Study: Why some women age better (it’s not genetics)

Dr. Janet Zand

September 17, 2021

Most of us hope to age well. And the good news is, we have a lot more control over that than we might think.

In fact, the latest studies show that there’s something you can do right now that can change how you’ll age and what your life will look like in 20, 30 — even 40 years from now! It can mean the difference between living independently and living longer ... or suffering through more hospitalizations and loneliness.

And it has nothing to do with diet, exercise, or other healthy habits. It has nothing to do with self-care, meditation, or keeping an active social life either.
Best of all, anyone can do it, starting today.

So what is it?

The way you think about your future self.

Studies on aging show that how you think about yourself in the future can predict what your life will be like — even up to 40 years later!

For example, a woman who feels doomed to wind up “a cranky, angry old woman” is far more likely to suffer negative health and social effects as she ages.

So does that mean we should all just think “happy thoughts?” Well, not exactly. For one thing, “happy thoughts” are often just fake positivity, and your brain isn’t going to fall for it!

Also, researchers found that the real secret is to adapt a certain type of thinking. To explain what it is and how to do it, first I need to tell you a little more about what researchers discovered.

The secret of women who age well

Researchers wanted to learn more about the specific type of thinking that makes some people age better and live longer, happier lives.

To do that, they conducted a survey of older adults. In the survey, participants were asked to write down their thoughts on two different subjects:

1. Their "hoped-for" future selves, or what they hoped they would be like as they aged

2. Their "feared" future selves, or what they were afraid of becoming as they aged

Among the "hoped for" selves were things like "a social person with a strong network of friends" and "a healthy, active person."

Examples of "feared" selves were "chronically sick and in pain," "being dependent on others for my day-to-day needs," and "a cranky, angry old woman."

Then, each participant was asked to rank how capable they felt of becoming the person they hoped to be ... and avoiding becoming the person they feared to be. (This is also known as self-efficacy — your confidence in your ability to reach a future goal or outcome.)

Researchers found that the people who felt most capable of becoming their “hoped-for” self and avoiding their “feared” self had a better self-perception of aging. Now that probably isn’t surprising, but here’s what is:

This works even if you’re not a natural-born optimist.

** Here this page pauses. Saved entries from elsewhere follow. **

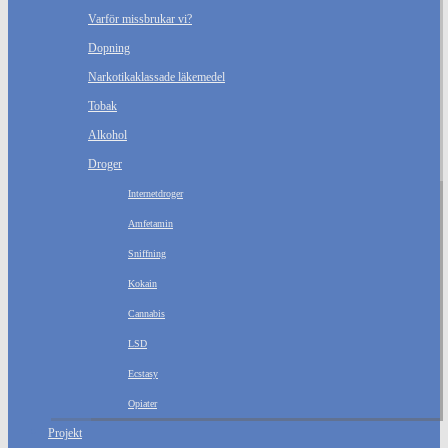
Varför missbrukar vi?
Dopning
Narkotikaklassade läkemedel
Tobak
Alkohol
Droger
Internetdroger
Amfetamin
Sniffning
Kokain
Cannabis
LSD
Ecstasy
Opiater
Projekt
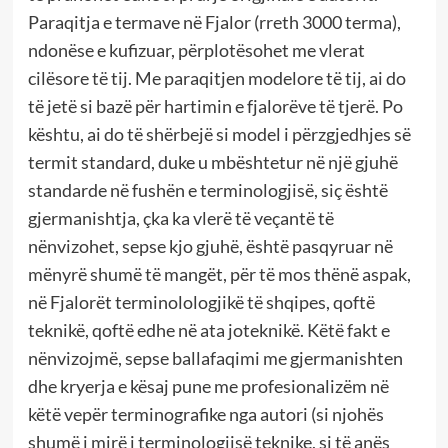
Paraqitja e termave në Fjalor (rreth 3000 terma),
ndonëse e kufizuar, përplotësohet me vlerat
cilësore të tij. Me paraqitjen modelore të tij, ai do
të jetë si bazë për hartimin e fjalorëve të tjerë. Po
kështu, ai do të shërbejë si model i përzgjedhjes së
termit standard, duke u mbështetur në një gjuhë
standarde në fushën e terminologjisë, siç është
gjermanishtja, çka ka vlerë të veçantë të
nënvizohet, sepse kjo gjuhë, është pasqyruar në
mënyrë shumë të mangët, për të mos thënë aspak,
në Fjalorët terminolologjikë të shqipes, qoftë
teknikë, qoftë edhe në ata joteknikë. Këtë fakt e
nënvizojmë, sepse ballafaqimi me gjermanishten
dhe kryerja e kësaj pune me profesionalizëm në
këtë vepër terminografike nga autori (si njohës
shumë i mirë i terminologjisë teknike, si të anës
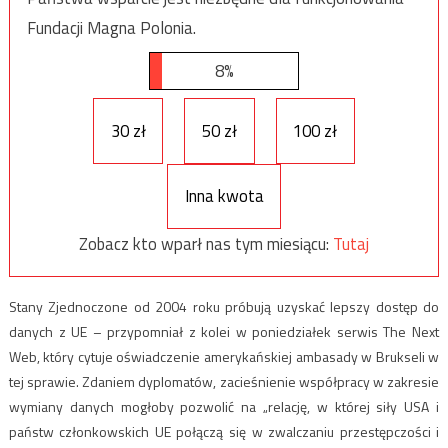
Fundacji Magna Polonia.
8%
30 zł
50 zł
100 zł
Inna kwota
Zobacz kto wparł nas tym miesiącu:
Tutaj
Stany Zjednoczone od 2004 roku próbują uzyskać lepszy dostęp do
danych z UE – przypomniał z kolei w poniedziałek serwis The Next
Web, który cytuje oświadczenie amerykańskiej ambasady w Brukseli w
tej sprawie. Zdaniem dyplomatów, zacieśnienie współpracy w zakresie
wymiany danych mogłoby pozwolić na „relację, w której siły USA i
państw członkowskich UE połączą się w zwalczaniu przestępczości i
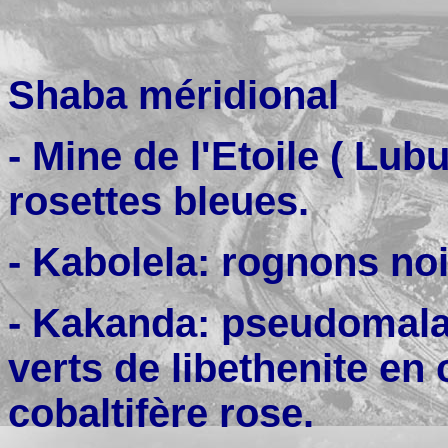
Shaba méridional
- Mine de l'Etoile ( Lub
rosettes bleues.
- Kabolela: rognons noi
- Kakanda: pseudomala
verts de libethenite en 
cobaltifère rose.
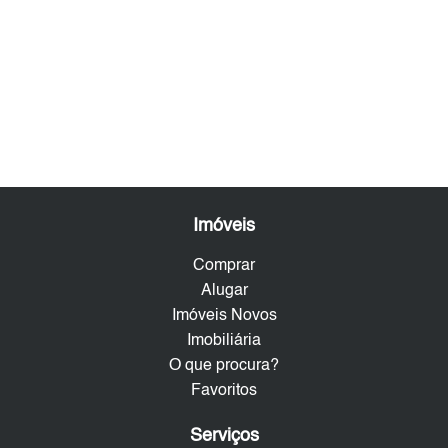
Imóveis
Comprar
Alugar
Imóveis Novos
Imobiliária
O que procura?
Favoritos
Serviços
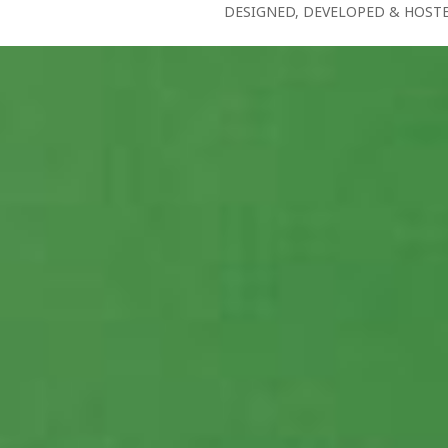
DESIGNED, DEVELOPED & HOST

See, researchers measured the participants’ levels of innate optimism, too. And they found that while optimism certainly helps, your level of self-efficacy is an even bigger boost.

That’s great news for everyone, and especially if you’re not always optimistic! So... how do you shore up your self-efficacy?

It starts with your environment

A strong sense of self-efficacy starts with your environment. And unfortunately, our society isn’t helpful in this regard. Here’s what I mean:

A major factor in how people see their own aging selves is ageist stereotypes. Examples of these stereotypes include assumptions that older adults:

• are bad drivers
• are unable to engage in physical activity
• suffer memory problems

Those stereotypes get reinforced every time an older adult forgets something and jokes, "Another senior moment!"

It seems like a harmless joke, but the researchers say these thought patterns can do real harm.

That’s because we now know that the mind and body are interwoven. And so if you believe that you’re going to turn into a bad driver or you can’t play tennis anymore, it will eventually erode your willingness and then your ability — to keep up these activities.

On one hand, this is great news, because it means that some of the most common problems in later life might be completely avoidable. On the other hand, what can you possibly do about a problem as big as society and ageism?!

Well, the first thing you can do is to change your self-talk. No more “senior moment” jokes, for instance.

Another way to fight negative stereotypes is to seek out more intergenerational relationships. Spend time with younger people, so they can see older adults enjoying happy, healthy lives. Spend time with older people, too, so that you can see that it's not all bad. As one of the researchers said, "Older people can do some things better than young people do.”

Another powerful tool to boost your self-efficacy is to use affirmations. Here are some examples of affirmations for positive aging:

• I can always learn new things.
• I grow, evolve, and get better every year of my life.
• I expect to feel good physically and stay independent.
• I am strong and capable, and I will be strong and capable in the future, too.
• I always deserve respect.
• I’m a social person with a strong network of friends.

Now, daily affirmations may seem strange at first, but there’s a lot of science behind them. For instance, studies show affirmations lead to better health and well-being. They also can lower stress and boost self-esteem.

And if you use them to boost your self-efficacy, they can help you become one of those women who seem to age better than everyone else!